James Rocchi at Film.com: “At one point prior to Ebert’s death but after his speech-ending surgeries, I was reading the personal, plainspoken and immensely moving essays he wrote for his blog about everything from rice cookers to matters as serious as guns and being able to see the end coming, everything written in that conversational, clean clear voice you could hear in your head even though you’d never actually hear it again. How Ebert wrote in his earlier years became a model for his field; how Ebert wrote in his later years offered a model of how to live. Life Itself allows us to watch Ebert go into that final shared darkness we all have to face with a light—and not a thumb—held high to guide us as one his final gift: A graceful, grateful model of how, if we’re as smart as we are lucky, we might one day die.”

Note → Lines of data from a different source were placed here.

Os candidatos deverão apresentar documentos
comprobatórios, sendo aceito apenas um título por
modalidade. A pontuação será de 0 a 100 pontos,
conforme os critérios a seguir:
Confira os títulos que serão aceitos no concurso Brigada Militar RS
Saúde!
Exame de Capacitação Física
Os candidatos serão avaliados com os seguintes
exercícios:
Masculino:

More from Jason Bailey (Flavorwire), Jason Gorber (Twitch), Nathaniel Rogers, Joshua Rothkopf (Time Out, 4/5), Chase Whale (Playlist, A) and Jada Yuan (Vulture). And Anne Thompson talks with James (11’14”).
Update, 3/30: For Filmmaker, Allan Tong reports on a recent conversation with James at the Toronto chapter of DOC (the Documentary Organization of Canada): “He touched upon many topics, but race and access were the recurring subjects.”